Это чувство напоминает о себе и сейчас. Говорят — у меня аномальный желудок, сколько в него ни затолкаешь, - всё мало. Вранье это.
В магазинах было почти всё. Туда обычно ходили любоваться и пускать слюни. Дома готовили, но большей частью на столе была картошка: иногда с капустой, иногда к картошке прилагался огурец, но чаше была картошка с картошкой.
Очень хотелось тех вкусностей, что красовались на прилавке только что открытого «Гастронома». Они снились часто. Наяву же вкусности на столе бывали по революционным праздникам и на Новый год. Очень хотелось зайти в школьный буфет и купить удивительно аппетитный пончик с повидлом, но денег родители не давали, дабы не развращать «жёлтым дьяволом» подрастающее поколение.
А Ольга, зараза такая, беззастенчиво трескала свои пряники!
Трудно было с хлебом. За ним очередь занимали затемно, как раз в то самое время, когда славно спится и когда снятся самые интересные сны. Старики, дети (родители нам уже доверяли) стояли, терпеливо дожидаясь, когда же появится вожделенная повозка. В посёлке была своя пекарня, мимо неё трудно было пройти без спазм в желудке. Хлебный дух заполнял всю округу, и так хотелось горячую горбушку с сольцой!

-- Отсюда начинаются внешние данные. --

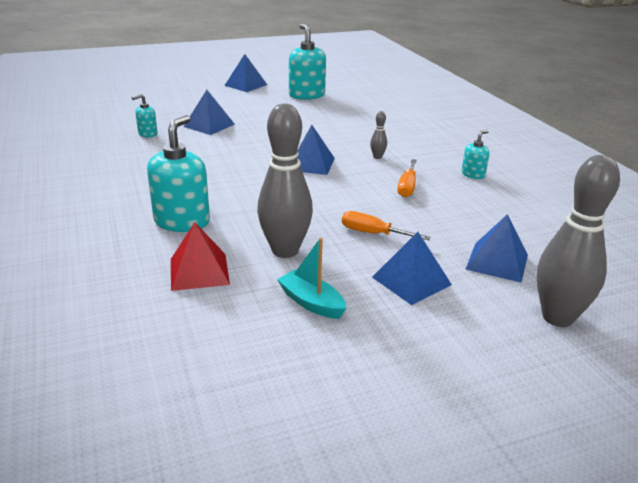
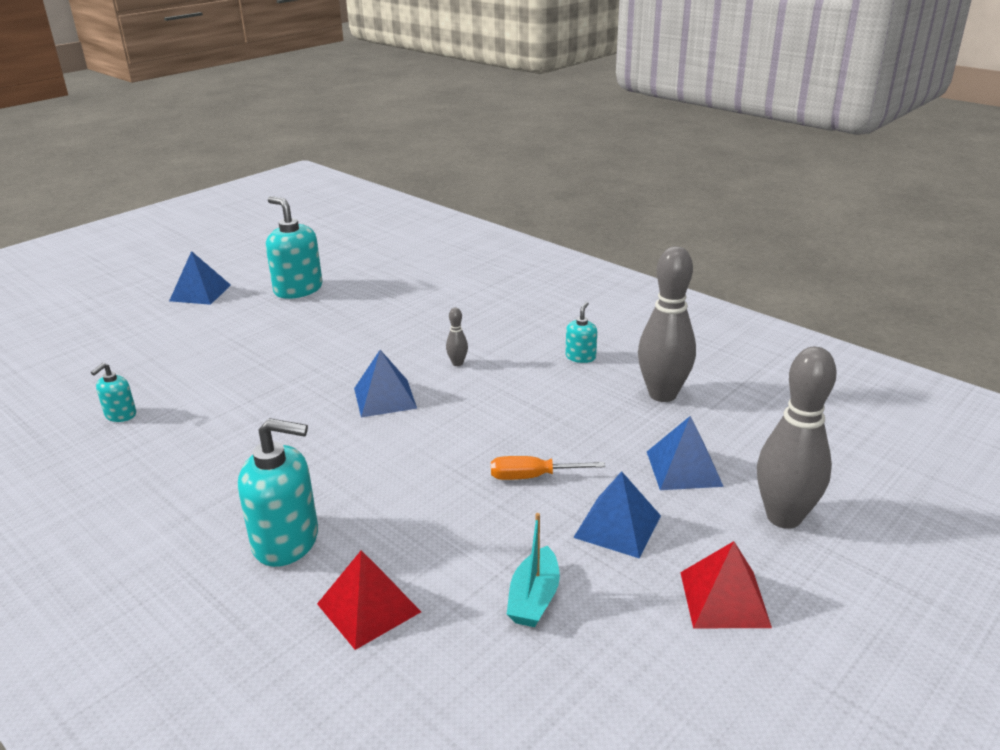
camera: 25 degrees left, 0 degrees up
turquoise soap dispenser [147,115,210,232] -> turquoise soap dispenser turned 105 degrees clockwise [238,418,318,567]
blue pyramid [184,90,235,135] -> none
grey bowling pin [257,103,313,258] -> grey bowling pin moved to [638,246,696,402]
turquoise boat [277,238,346,319] -> turquoise boat turned 90 degrees counterclockwise [507,513,560,627]
orange screwdriver [397,159,417,197] -> none
none -> red pyramid [680,541,772,628]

Хлеб был тяжёлый, большими, неуклюжими кирпичами. Его резали но весу, сколько тебе надо, хитрым ножом, чем-то похожим на гильотину. Бывал непременный довесок, который так хотелось съесть по дороге. Сестра постоянно вопила, чтобы не смел! Но, полагаю, она сама имела на него виды. Позже пошли сайки - культяпистые такие, кривобокие, но как они восхитительно пахли! В сайке сбоку проделывалась дырка, и я съедал кисловато-тёплый мякиш, наивно полагая, что дома не заметят.
Четырьмя годами раньше, совсем ещё несмышлёнышем, я влез на стол и навалился грудью на кастрюльку с картошкой: «Моё!» Меня стянули. Я долго плакал: «Отдайте! Вдруг завтра не будет?!» Это оттуда моё неукротимое желание съесть ещё что-то впрок.